Шквал тогда не сразу понял, что Тамила в нем нашла. Даже мелькала мысль, мол, ищет «крышу» в лице второго человека «Гидры».
Но он тут же ее отбросил. Крыша сталкер‑бару не нужна по определению. Всякий бар в Зоне – место неприкосновенное. И идиота, решившегося на него на‑ехать, будут дружно мочить все ближние и дальние…
Тамила завозилась у плеча, грустно вздохнула.

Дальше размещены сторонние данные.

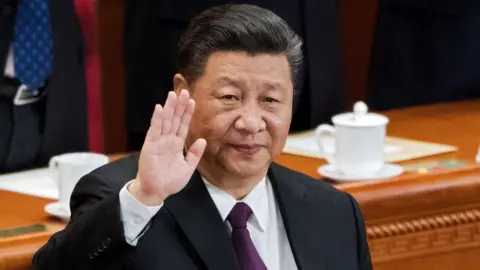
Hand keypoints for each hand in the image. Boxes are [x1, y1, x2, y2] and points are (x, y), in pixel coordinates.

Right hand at [129, 90, 205, 205]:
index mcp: (177, 145)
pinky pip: (154, 130)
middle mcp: (167, 140)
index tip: (192, 101)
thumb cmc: (170, 182)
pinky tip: (160, 109)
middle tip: (184, 91)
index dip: (187, 113)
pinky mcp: (150, 146)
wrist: (156, 192)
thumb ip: (195, 154)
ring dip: (169, 108)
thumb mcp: (188, 168)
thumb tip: (203, 140)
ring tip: (173, 94)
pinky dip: (157, 119)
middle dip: (179, 106)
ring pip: (165, 121)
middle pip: (174, 119)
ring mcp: (158, 142)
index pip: (183, 125)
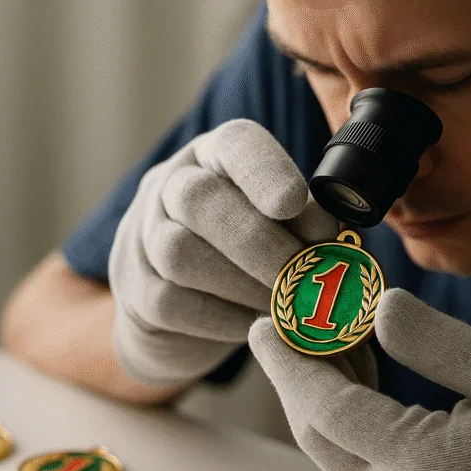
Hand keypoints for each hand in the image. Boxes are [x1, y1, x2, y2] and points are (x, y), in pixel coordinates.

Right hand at [108, 119, 337, 386]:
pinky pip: (172, 302)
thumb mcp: (280, 227)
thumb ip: (305, 223)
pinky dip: (222, 317)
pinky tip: (256, 326)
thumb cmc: (246, 254)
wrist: (180, 308)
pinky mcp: (137, 291)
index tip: (294, 203)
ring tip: (286, 304)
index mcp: (216, 157)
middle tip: (302, 273)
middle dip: (257, 239)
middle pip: (197, 199)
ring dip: (242, 282)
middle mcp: (171, 186)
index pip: (234, 144)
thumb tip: (333, 235)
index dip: (264, 171)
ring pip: (179, 252)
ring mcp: (143, 238)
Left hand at [249, 288, 470, 470]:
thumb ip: (435, 342)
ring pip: (330, 448)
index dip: (291, 363)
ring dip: (317, 393)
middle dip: (293, 375)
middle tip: (284, 320)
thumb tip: (375, 307)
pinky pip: (355, 460)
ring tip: (320, 334)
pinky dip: (344, 416)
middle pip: (316, 432)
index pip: (329, 409)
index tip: (264, 322)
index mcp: (424, 469)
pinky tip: (355, 370)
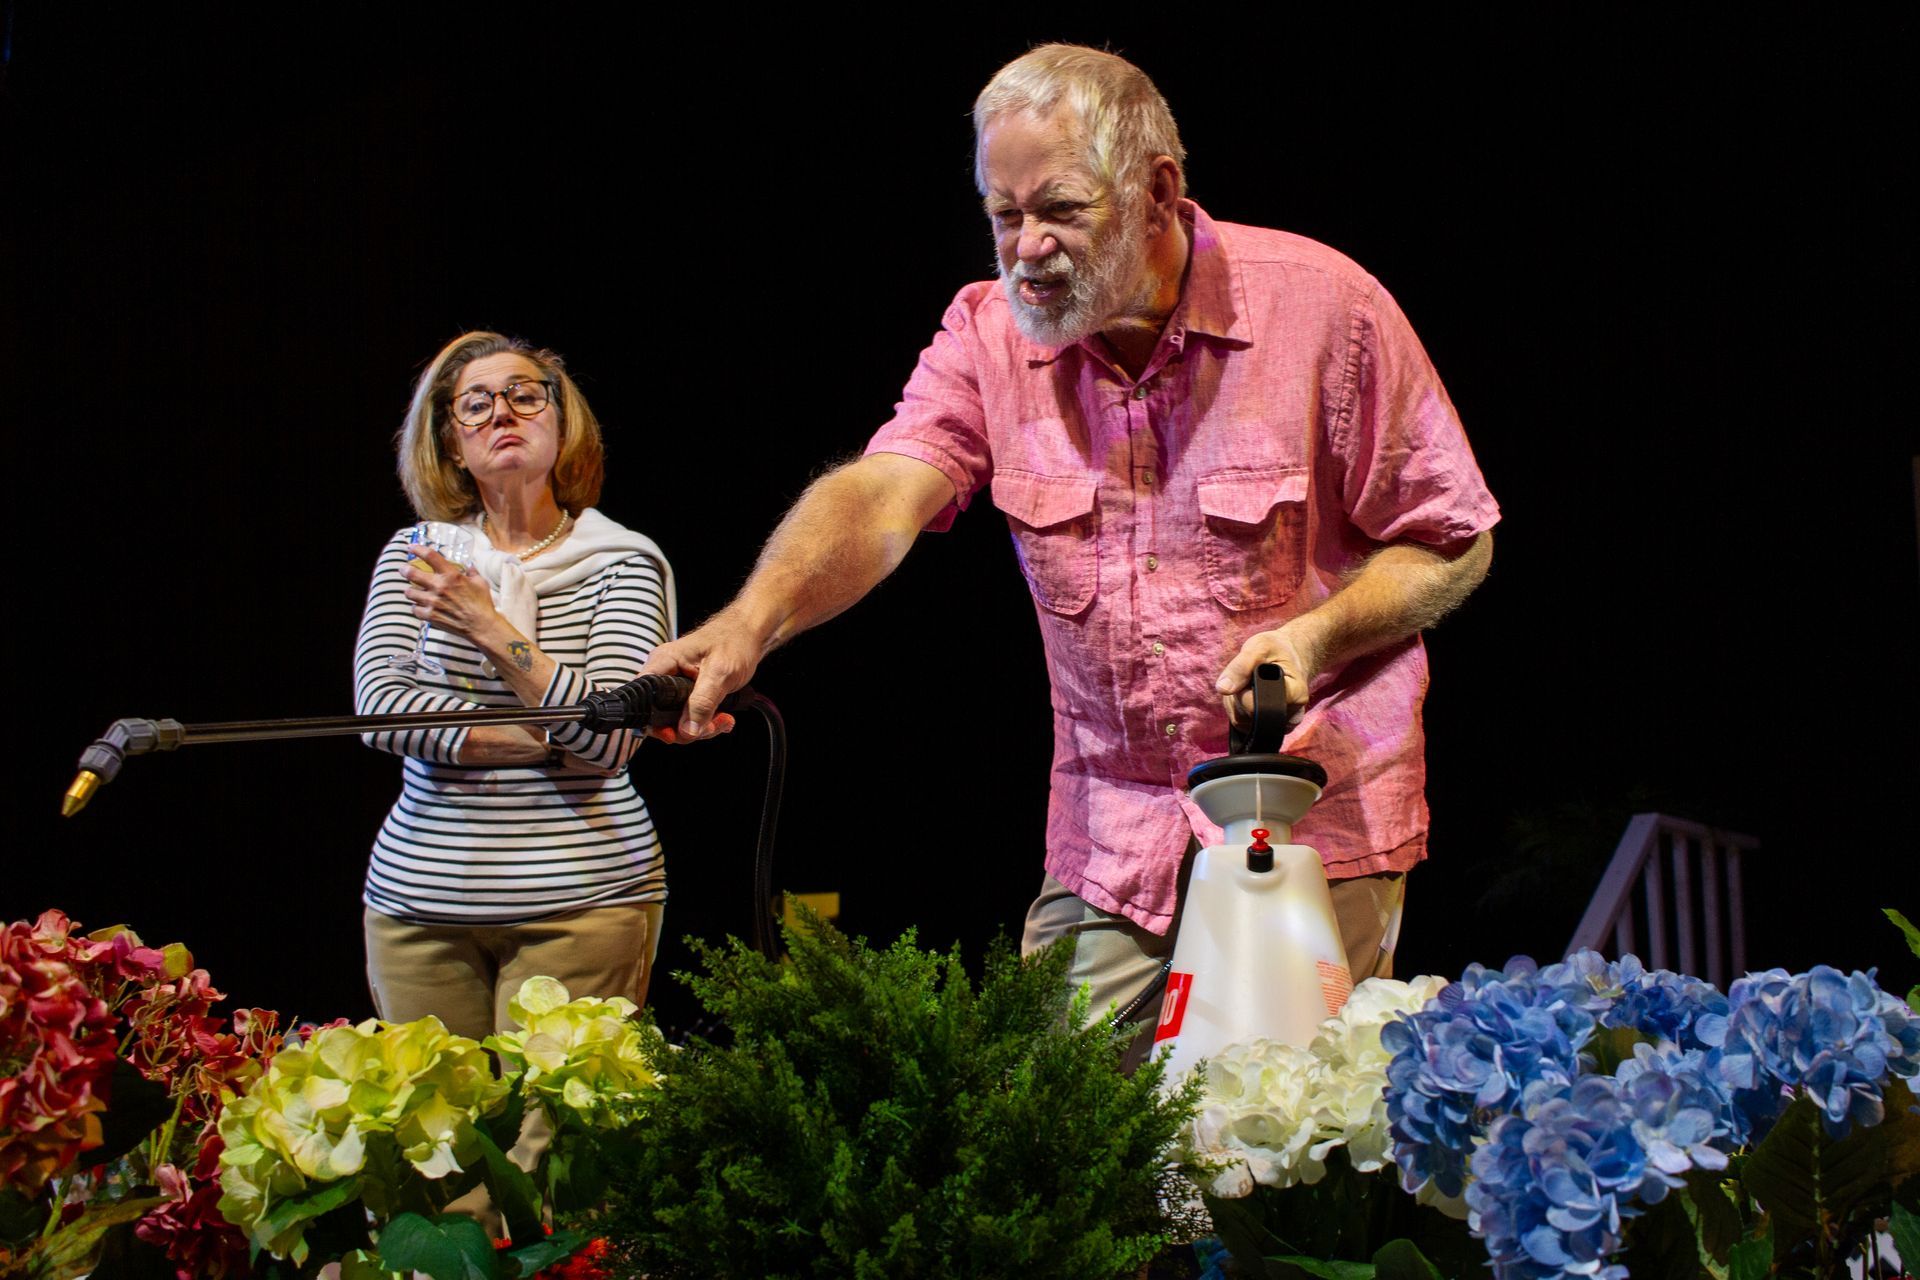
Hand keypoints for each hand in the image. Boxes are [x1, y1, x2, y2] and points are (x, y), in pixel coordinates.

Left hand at [401, 547, 499, 641]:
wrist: (481, 625)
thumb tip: (468, 566)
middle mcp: (439, 586)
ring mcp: (433, 602)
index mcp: (451, 575)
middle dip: (405, 569)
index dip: (418, 549)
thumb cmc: (482, 604)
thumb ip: (471, 572)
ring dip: (411, 590)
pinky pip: (414, 609)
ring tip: (413, 591)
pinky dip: (417, 607)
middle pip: (412, 573)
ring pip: (409, 592)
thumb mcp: (480, 582)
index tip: (411, 547)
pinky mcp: (430, 616)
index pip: (430, 556)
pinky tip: (421, 606)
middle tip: (404, 569)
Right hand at [638, 608, 764, 740]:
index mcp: (664, 662)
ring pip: (678, 720)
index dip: (653, 721)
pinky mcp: (689, 692)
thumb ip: (702, 703)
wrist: (751, 634)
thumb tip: (687, 731)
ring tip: (724, 720)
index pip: (643, 697)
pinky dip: (707, 722)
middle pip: (660, 715)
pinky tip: (724, 718)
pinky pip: (691, 716)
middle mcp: (666, 674)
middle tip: (711, 727)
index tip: (674, 734)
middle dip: (686, 728)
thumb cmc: (735, 641)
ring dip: (702, 727)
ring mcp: (677, 684)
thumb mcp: (720, 673)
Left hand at [1215, 622, 1322, 729]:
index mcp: (1296, 694)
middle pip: (1246, 716)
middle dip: (1238, 695)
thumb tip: (1223, 689)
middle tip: (1249, 676)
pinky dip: (1239, 710)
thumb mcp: (1259, 647)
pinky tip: (1248, 695)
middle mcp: (1292, 715)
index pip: (1255, 705)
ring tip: (1248, 683)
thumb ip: (1241, 667)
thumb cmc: (1277, 649)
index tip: (1249, 674)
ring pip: (1241, 722)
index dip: (1243, 691)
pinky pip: (1244, 726)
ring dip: (1236, 702)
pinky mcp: (1271, 729)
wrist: (1291, 656)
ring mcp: (1282, 725)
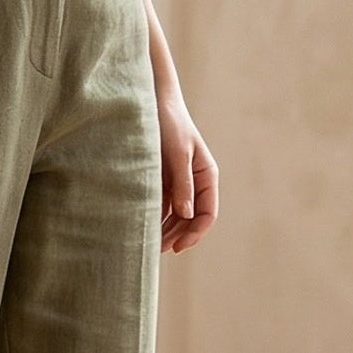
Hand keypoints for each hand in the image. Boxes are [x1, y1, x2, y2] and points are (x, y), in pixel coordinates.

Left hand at [157, 87, 216, 252]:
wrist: (151, 101)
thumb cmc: (169, 123)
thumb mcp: (177, 153)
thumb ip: (182, 183)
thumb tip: (186, 215)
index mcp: (207, 175)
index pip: (207, 213)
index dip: (195, 232)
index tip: (179, 246)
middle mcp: (195, 181)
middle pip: (192, 218)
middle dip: (179, 235)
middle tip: (159, 250)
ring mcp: (179, 181)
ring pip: (177, 215)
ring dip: (167, 230)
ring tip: (150, 245)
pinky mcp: (163, 179)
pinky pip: (163, 205)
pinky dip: (157, 217)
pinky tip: (144, 227)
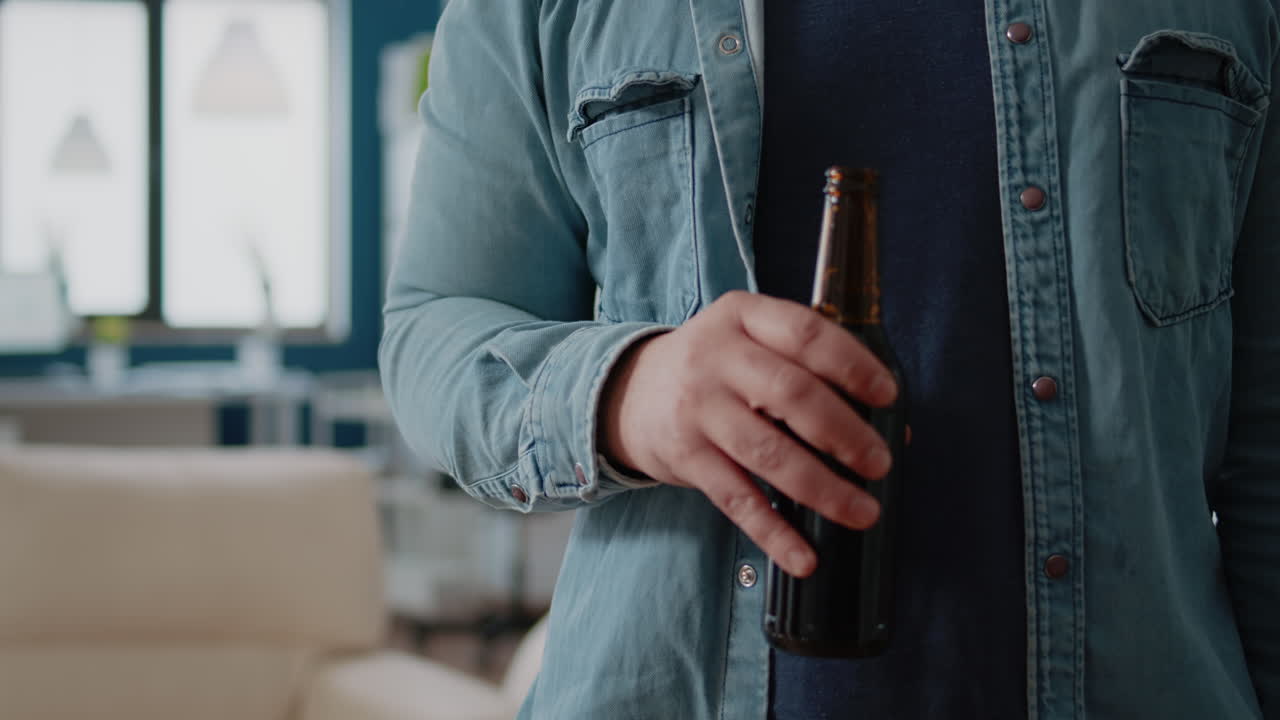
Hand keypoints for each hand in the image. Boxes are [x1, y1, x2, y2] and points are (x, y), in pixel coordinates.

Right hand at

– Тебя что‑то беспокоит? – спросил он.
– Ты чертовски наблюдательный. Да, я тут думала… насчет нас…
Снова глубокий вздох.
– Послушай, Женя… – Голос ее был тих и серьезен. – Что ты скажешь, если уехать отсюда?.. – И чтобы не возникло сомнений, уточнила: – Вместе. Оба. – И с чувством добавила: – Из этой чертовой сраной Зоны! За мой шалман Тархун мне триста тысяч европейских бумажек без торга обещает. Да я прикопила малость, в шести банках лежит. У тебя, наверное, тоже что‑то есть, а нет, так не важно… Да и не заработаешь всех денег. Того, что есть, хватит и на квартирку в Черногории или Греции, знаю, ты ее любишь, и на магазинчик или там ресторан… Я заберу Катюху и скажу ей, что ты – ее настоящий отец… – Голос ее дрогнул. – Да я еще молодая, родим с тобой ей братика или сестричку? Ну, Жень…
Лучше бы ей этого не говорить! Тема «дети сталкеров» весьма занимала науку, но материалы были тоже засекречены. Слухи же ходили самые разные. Но и без слухов он знал, что тут не все так просто и радужно, как думает большинство.
В памяти всплыл случай, какому стал свидетелем ровно через два месяца после того, как оказался здесь. Тогда они остановились на хуторе у развалин Орехово‑Зуево, на пресловутых Кипящих прудах – ловить тамошних иглохвостых жабоидов (их кровь у скупщиков стоила двойной вес золота). Там жило меньше десятка человек – несколько стариков и старух, которым некуда было деваться, и три женщины помоложе. Одна из них, Лариса, бледная молчаливая шатенка, была уже заметно беременна.
Староста – седой как лунь бородатый дед, которого все звали Липатыч, говорил, что Лариса пришла к ним откуда‑то со стороны Пустых Холмов и ничего конкретного о себе не сообщила, только, упав на колени, расплакалась и, обняв ноги старика, сказала, что ей некуда идти и она согласна на все, лишь просила не гнать.